**CONSIGNE ÉCRITE 1:** Mettez les lignes de l'ensemble des enregistrements en forme de tableau Markdown à deux colonnes, « Rang » et « Contenu », en omettant les lignes vides. Laissez les images hors de la réponse.

Adaptabilité professionnelle : de quoi parle-t-on ?

Commençons par une définition proposée par le Professeur Mark Savickas en 1997 : « On nomme adaptabilité professionnelle l’ensemble des ressources et moyens mobilisables par un individu pour explorer les possibilités, prendre des décisions et planifier des actions en vue de réaliser des objectifs professionnels ». Bien cerner cette notion et la compétence qui en découle implique de partir du monde de l’entreprise, en évolution permanente : de nouvelles régulations remplacent les anciennes voire parfois se juxtaposent ; les injonctions sont incessantes ; les changements de stratégie se multiplient. L’agilité des managers face au changement devient clé pour la survie des organisations. Pour l’ensemble des collaborateurs, l’adaptabilité professionnelle se fait décisive en vue d’assurer employabilité et bien-être. La coach et ex-formatrice docendi Lorraine D’Huart [1] insiste pour sa part sur la dimension de réactivité et d’autonomie induite par l’adaptabilité professionnelle. « Il s’agit d’accepter l’évolution de certains paramètres au fur et à mesure, et de développer son propre mode d’ajustement. Certaines choses peuvent être contrôlées, d’autres seront mises en place au fil des évolutions. Les priorités changent et chacun doit pouvoir réactualiser les siennes à son niveau. » Concrètement, comment nos capacités d’adaptation sont-elles challengées ? Sachant que nous en disposons tous, « bien que nous soyons sans doute davantage câblés pour conserver nos habitudes que pour changer [2] ». La résistance au changement est un mécanisme naturel.

**DONNÉES D'ENTRÉE:**
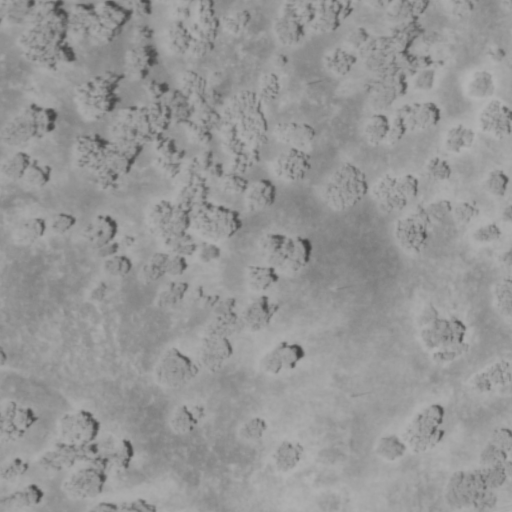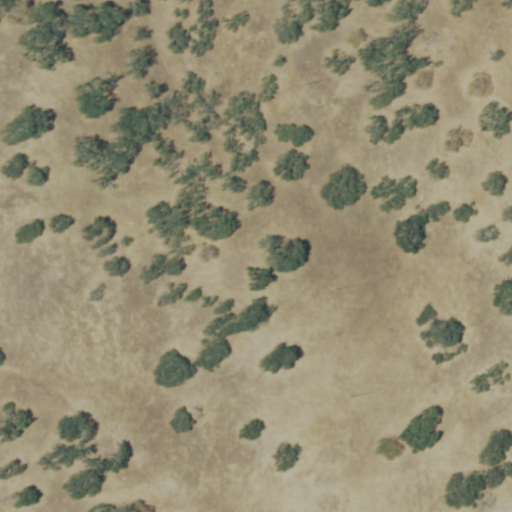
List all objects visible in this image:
road: (503, 509)
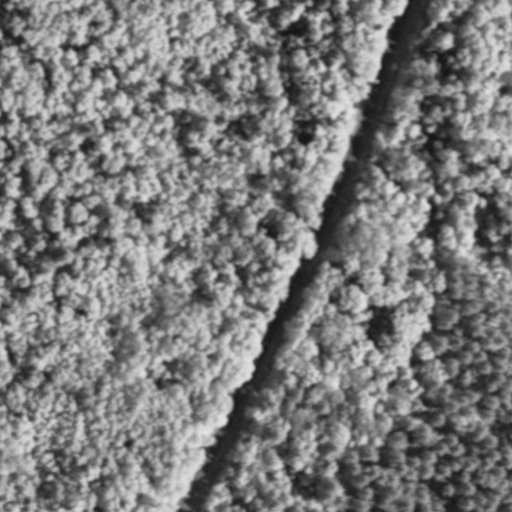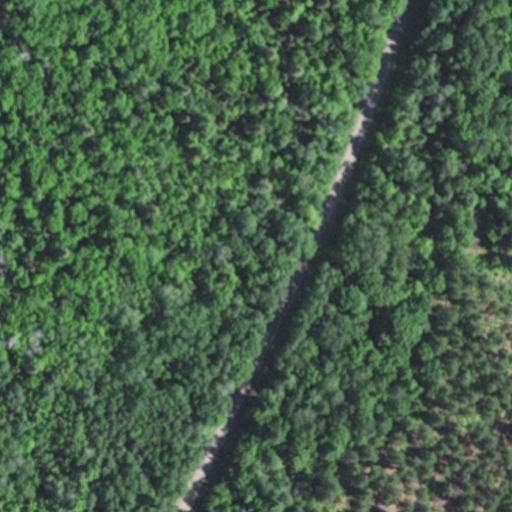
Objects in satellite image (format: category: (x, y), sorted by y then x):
road: (305, 261)
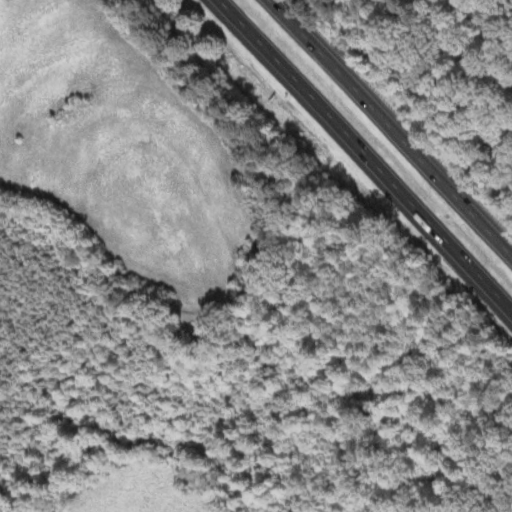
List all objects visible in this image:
road: (390, 126)
road: (358, 157)
road: (97, 268)
road: (157, 284)
park: (204, 329)
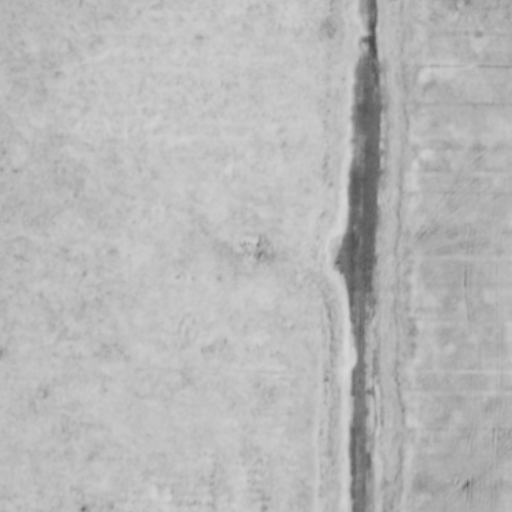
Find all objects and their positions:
airport: (165, 255)
road: (365, 256)
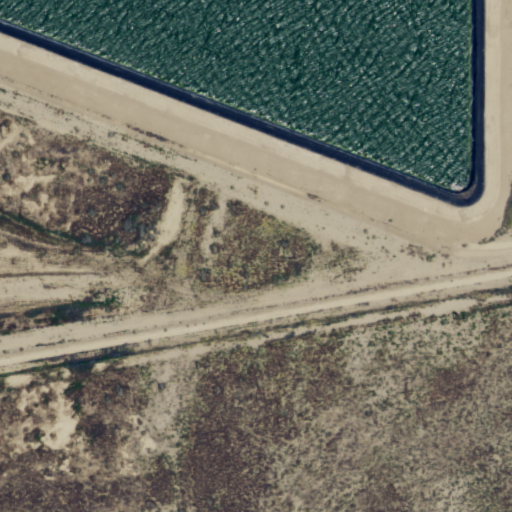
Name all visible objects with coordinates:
wastewater plant: (311, 83)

**CONSIGNE ÉCRITE 2:** Rédigez la suite du texte sur l'adaptabilité professionnelle, en reprenant après sa dernière phrase.

**RÉPONSE ÉCRITE 1:**
| Rang | Contenu |
|---|---|
| 1 | List all objects visible in this image: |
| 2 | road: (503, 509) |
| 3 | Objects in satellite image (format: category: (x, y), sorted by y then x): |
| 4 | road: (305, 261) |
| 5 | List all objects visible in this image: |
| 6 | road: (390, 126) |
| 7 | road: (358, 157) |
| 8 | road: (97, 268) |
| 9 | road: (157, 284) |
| 10 | park: (204, 329) |
| 11 | Find all objects and their positions: |
| 12 | airport: (165, 255) |
| 13 | road: (365, 256) |
| 14 | Name all visible objects with coordinates: |
| 15 | wastewater plant: (311, 83) |

**RÉPONSE ÉCRITE 2:**
Source : Project Management Institute (PMI) de Montréal. Par Corinne Prost, spécialiste  en  développement  du  Talent  et   Chargée  de  cours  en  comportement  organisationnel  à HEC Montréal.

  La mise en œuvre de nouvelles méthodes organisationnelles, le fait de fixer de nouveaux objectifs ou la nécessité de maîtriser de nouvelles compétences techniques ou interpersonnelles, viennent rencontrer nos valeurs personnelles, nos sources de motivation, nos compétences ou nos préférences comportementales. Cela peut donner lieu à un antagonisme profond générateur de stress. Nous déployons alors des stratégies défensives [3] pour nous protéger du changement.  

Quel est le "schéma" de l'adaptabilité professionnelle, pour développer des stratégies positives y compris en cas d'opposition ?

Partageons à ce stade une grille d’analyse [4] de l’adaptabilité professionnelle. Plusieurs « étapes » vont concourir à l’atteinte de l’objectif final – intégration de nouvelles pratiques, maîtrise de nouveaux outils, etc.

  • La première consiste à situer le changement attendu dans une perspective de sens. Elle nécessite la mobilisation de nos capacités cognitives et affectives ainsi qu’une prise de recul.
  • La deuxième conduit à « se reconnaître » et à se positionner par rapport au changement. De quelles ressources disposons-nous pour agir dans un contexte de changement ? Que devons-nous développer ? Quel sera le positionnement cohérent avec ce qui nous anime ?
  • La troisième porte sur l’identification de solutions et leur mise en œuvre. Nous sommes alors capables de nous concentrer sur les actions à mener et d’y mettre toute notre énergie.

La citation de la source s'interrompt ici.